§ Aim of the exercise
Carry on the essay about stand-up comedy from its last sentence, keeping the same voice.

[[ Supplied text, beginning ]]

The last time I did stand-up comedy the audience voted with their feet. They kicked my head in. I probably deserved it, but not as much as some of the stand-ups working today deserve a kicking.

I'm speaking metaphorically. Which was also the problem with my act. However, I have been physically attacked while performing comedy, but it wasn't strictly speaking stand-up. Several years ago I opened for The Stranglers a few times. I came onstage pretending to be a roadie, whose microphone checks evolved into an increasingly surreal monologue that ended when I appeared, by means of a cunningly constructed wig, to remove the top of my head and expose my brain. Stranglers fans could get boisterous, and as well as throwing bottles or chairs they would sometimes pick up the smallest guy available and throw him, too. It's unnerving to perform while a gob-drenched punk, arms flailing and teeth bared, hurtles towards you, but as the band judged the success of their gigs on the severity of the riots they provoked, it was all part of the fun. I've also been chased by Turkish butchers wielding meat cleavers while doing street theatre in Rotterdam, but that's another story. And I have no idea why the butchers were doing street theatre.
These reflections are prompted by the Edinburgh Festival fringe, which has mutated, over the years, from a forum for theatrical innovation to a trade fair for the comedy industry. The transformation began in earnest in the late 1980s, (about half way between my first Edinburgh performance, in 1979, and my most recent, in 2001). It was partly in protest at this process that in 1989 I took an uncompromisingly experimental show to the festival, called Slave Clowns of the Third Reich, on the principle that if you can't perform fucking fringe theatre at the Edinburgh fucking fringe then where the fuck can you perform it? If I seem bitter about all this it's only partly because I deplore the ubiquity and dominance of stand-up comedy on cultural grounds. It's also because I'm no good at it. Which makes me quite unusual, in a perverse way.

The world is full of stand-ups and most of them are pretty good. The comedy business has undergone a radical improvement in the quality and standard of its goods and services, just like many other businesses. Thirty years ago it was quite easy to purchase a crappy stereo system or an abysmal car if you weren't careful. In the motor trade, for example, two words spring to mind and those words are Princess and Austin, but not necessarily in that order. But these days it takes real dedication to find a truly execrable car or a rotten sound system. I don't miss those lousy products at all, but I do rather miss some of the hopeless performers from the early days of the comedy boom, and what was quaintly called 'alternative comedy'. And there's a simple reason for that: they may have been bad but at least they meant it. In other words, they weren't products like stereos or cars.

I'm full of admiration for comedians who've worked hard to become good at what they do, especially when it includes gruelling years on the circuit, learning and perfecting their craft. Sure, certain people have a natural ability to make other people laugh, but to become a good stand-up, like a good painter or a good concert pianist, takes fortitude, commitment and skill, as well as talent. People say stand-ups need to be supremely confident, even arrogant. But I think stand-ups also need humility, and that's another quality I'm short of. However, there's more to my disillusionment with the current state of stand-up comedy than my own personal failings. (If you're a stand-up and you don't want to know why I think most of you aren't fulfilling your potential, don't read further.)

While I salute the bravery of anyone who's prepared to face an unruly crowd and be funny, I believe most of the stand-ups currently performing in the UK lack moral courage, engagement with the real world, and experience of life.

[[ Supplied text, end ]]
[[ Data for analysis, beginning ]]

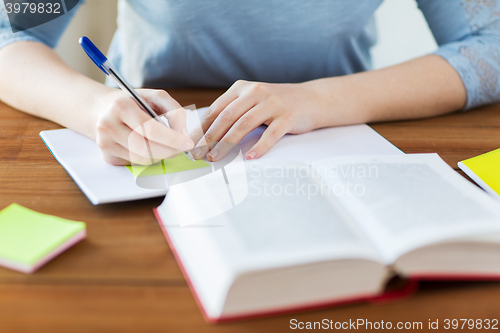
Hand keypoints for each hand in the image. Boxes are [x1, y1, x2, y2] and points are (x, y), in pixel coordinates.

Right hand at [93, 89, 193, 165]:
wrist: (103, 109)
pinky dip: (148, 158)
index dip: (172, 139)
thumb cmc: (133, 102)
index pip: (150, 129)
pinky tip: (149, 147)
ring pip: (141, 159)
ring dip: (160, 156)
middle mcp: (108, 125)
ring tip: (167, 146)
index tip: (188, 143)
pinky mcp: (107, 156)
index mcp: (120, 106)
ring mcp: (105, 143)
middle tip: (182, 149)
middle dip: (169, 151)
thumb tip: (183, 134)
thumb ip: (174, 111)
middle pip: (145, 148)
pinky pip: (135, 163)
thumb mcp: (155, 97)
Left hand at [190, 80, 323, 161]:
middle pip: (227, 117)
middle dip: (209, 138)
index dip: (201, 128)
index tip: (190, 144)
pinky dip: (260, 146)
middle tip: (198, 154)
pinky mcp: (288, 116)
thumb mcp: (252, 101)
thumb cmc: (277, 104)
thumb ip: (232, 112)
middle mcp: (255, 93)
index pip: (216, 110)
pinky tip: (251, 157)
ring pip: (244, 124)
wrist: (312, 99)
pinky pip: (271, 133)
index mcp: (241, 89)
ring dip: (227, 144)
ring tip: (215, 158)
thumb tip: (205, 134)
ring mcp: (272, 104)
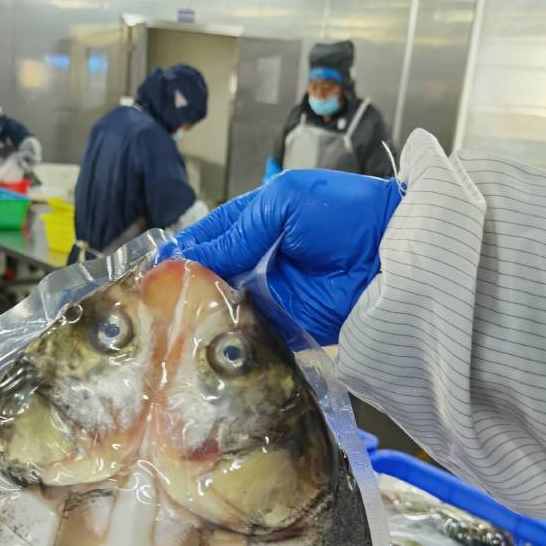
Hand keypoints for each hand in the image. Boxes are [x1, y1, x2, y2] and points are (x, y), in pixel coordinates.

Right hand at [173, 170, 402, 344]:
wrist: (392, 255)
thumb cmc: (346, 214)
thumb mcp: (283, 205)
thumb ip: (236, 232)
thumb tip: (190, 258)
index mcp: (258, 219)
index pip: (209, 235)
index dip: (182, 250)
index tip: (153, 268)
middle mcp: (260, 256)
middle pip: (211, 273)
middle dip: (186, 285)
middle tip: (155, 301)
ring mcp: (271, 292)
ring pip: (224, 304)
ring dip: (202, 312)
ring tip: (171, 322)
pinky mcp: (284, 324)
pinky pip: (249, 331)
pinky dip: (229, 336)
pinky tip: (204, 340)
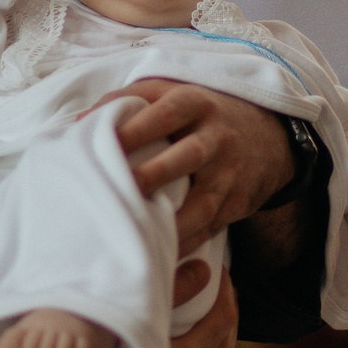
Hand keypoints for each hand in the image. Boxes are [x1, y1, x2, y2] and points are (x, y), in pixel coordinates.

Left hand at [92, 79, 294, 250]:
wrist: (266, 135)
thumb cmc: (198, 115)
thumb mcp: (172, 93)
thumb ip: (128, 100)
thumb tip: (81, 121)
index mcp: (195, 103)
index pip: (164, 114)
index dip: (135, 130)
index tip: (103, 146)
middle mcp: (216, 137)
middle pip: (187, 156)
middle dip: (154, 175)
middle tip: (121, 190)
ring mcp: (229, 172)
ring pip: (203, 202)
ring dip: (172, 222)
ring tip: (138, 235)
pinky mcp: (238, 201)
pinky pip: (212, 227)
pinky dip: (186, 242)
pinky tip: (160, 254)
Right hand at [168, 270, 238, 347]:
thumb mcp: (132, 312)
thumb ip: (175, 290)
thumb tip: (206, 271)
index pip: (222, 319)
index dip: (224, 287)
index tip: (216, 263)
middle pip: (226, 343)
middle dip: (227, 306)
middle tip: (218, 277)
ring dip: (219, 329)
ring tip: (210, 301)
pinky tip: (193, 333)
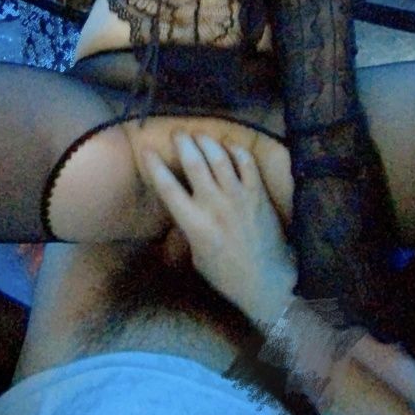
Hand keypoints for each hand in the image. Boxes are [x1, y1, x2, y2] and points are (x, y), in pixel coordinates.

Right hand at [139, 132, 297, 329]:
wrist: (267, 281)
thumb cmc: (227, 274)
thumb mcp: (197, 256)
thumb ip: (187, 228)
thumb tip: (179, 208)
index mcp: (194, 225)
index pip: (168, 187)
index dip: (155, 166)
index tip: (147, 150)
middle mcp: (215, 206)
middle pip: (194, 163)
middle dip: (183, 143)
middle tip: (178, 133)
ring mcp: (238, 197)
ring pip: (219, 157)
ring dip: (206, 141)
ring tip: (198, 134)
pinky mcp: (258, 194)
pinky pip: (246, 163)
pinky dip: (236, 150)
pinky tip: (228, 145)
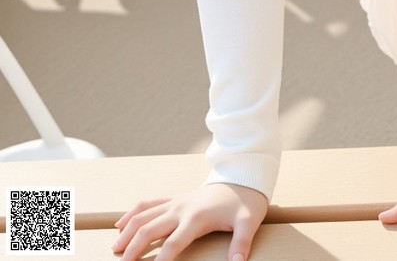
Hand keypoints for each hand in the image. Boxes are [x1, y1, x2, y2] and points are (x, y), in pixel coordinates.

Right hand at [111, 182, 267, 260]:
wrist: (242, 177)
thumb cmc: (245, 202)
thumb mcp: (248, 222)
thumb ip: (241, 243)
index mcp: (196, 217)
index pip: (173, 244)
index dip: (160, 260)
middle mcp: (181, 208)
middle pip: (149, 229)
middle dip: (133, 248)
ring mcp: (176, 201)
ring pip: (143, 214)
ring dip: (127, 231)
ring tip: (115, 248)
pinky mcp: (175, 198)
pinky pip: (148, 203)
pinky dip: (132, 213)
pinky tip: (120, 223)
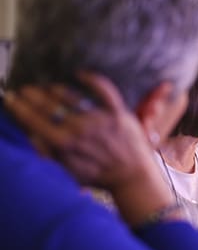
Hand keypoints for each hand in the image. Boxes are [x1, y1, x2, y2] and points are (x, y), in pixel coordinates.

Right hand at [4, 72, 176, 225]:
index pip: (32, 119)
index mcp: (63, 143)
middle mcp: (79, 127)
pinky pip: (103, 89)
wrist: (132, 175)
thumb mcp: (68, 172)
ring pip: (69, 95)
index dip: (19, 107)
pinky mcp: (117, 112)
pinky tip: (80, 74)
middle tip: (25, 90)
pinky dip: (92, 79)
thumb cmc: (99, 175)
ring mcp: (99, 118)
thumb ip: (48, 154)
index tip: (11, 99)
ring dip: (53, 88)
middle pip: (47, 104)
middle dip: (32, 95)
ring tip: (46, 87)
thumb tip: (31, 135)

[[ Data for analysis, end ]]

§ Task result
Not long ago I was at a storytelling gig. There are some wonderful storytellers out there, but aspiring comedians also like storytelling because it gives them an opportunity to be onstage without a relentless need to get laughs. The pressure is off, and they can explore who they are as a performer. Fine. But what struck me at this gig was that the stories the younger performers told were excruciatingly boring. If the only experiences you've had are: childhood, school, university, a few relationships, and the dangerous, risky thrill of being late with the rent once or twice, what have you got? A pilot on BBC3, probably. However, my point is that if you only have a very limited life-experience, you need to be an exceptional performer to make up for it. 

I'm not saying that to be good a stand-up you need to become a lumberjack, pull off a jewel heist, work with lepers or spend time in prison - although I can think of several comedians whose incarceration would give the public some relief from them, quite apart from those who deserve it for various unsavoury sexual offences. However, you don't have to experience something to get an angle on it.  Shakespeare didn't need to be a murderer to write about murder. But he was Shakespeare, and you're not. Better start planning that jewel heist. (Don't forget to film it for YouTube.)

But lack of life experience doesn't necessarily disqualify a comedian from being funny or from engaging with the audience. Sometimes insight is enough, and powerful insight isn't broad but deep. The most mundane lives can yield profound truths; you don't have to travel the world to investigate the heart you carry with you wherever you go, and all you need to illuminate the fundamental comedy of human relationships is the nerve and determination to interrogate the subject even (or especially) if it's painful. But that's not what most stand up comedians want to do. For many of them, their subject is simply themselves. But if your subject is you, and you haven't done anything, what else have you got to offer? The self can be fertile ground if you want to dig deep and deal with the manure. But if all you want to do is talk about the consequences of leaving the toilet seat up, tell us what happened when you went to IKEA, or pose as an edgy social commentator by flirting 'ironically' with misogyny or bigotry, it's not going to happen. Somehow, you need to engage with the world we all live in with enough passion, imagination and originality to say something about it that's meaningful to the rest of us. 

Which leads us to politics. Many comedians aren't now interested in politics. Why not? Probably because it's not about them, and how fascinating they are. There are some honourable exceptions but they tend to be among the older generation. I'm not demanding that all stand-ups should be political, although I'd love to see more of the younger performers using their exceptional talents to address political issues, and I'm depressed by the lack of political engagement on the part of contemporary comedy, especially at a time when targets for anger, scorn and satire are so egregious. But what I really miss is a whole approach that explores and celebrates our shared humanity, rather than the narcissism of an individual. I can't help feeling that an entire generation is growing up with a belief that comedy has no power to impinge upon how anyone thinks or feels and is simply a spectator sport in which competitors deploy their own ironic self-absorption to score points against each other. Is it too much to ask for material that is deeper than glib observation, and a mode of performance that is more moving than mere cleverness? How about some discourse on the fucking zeitgeist here?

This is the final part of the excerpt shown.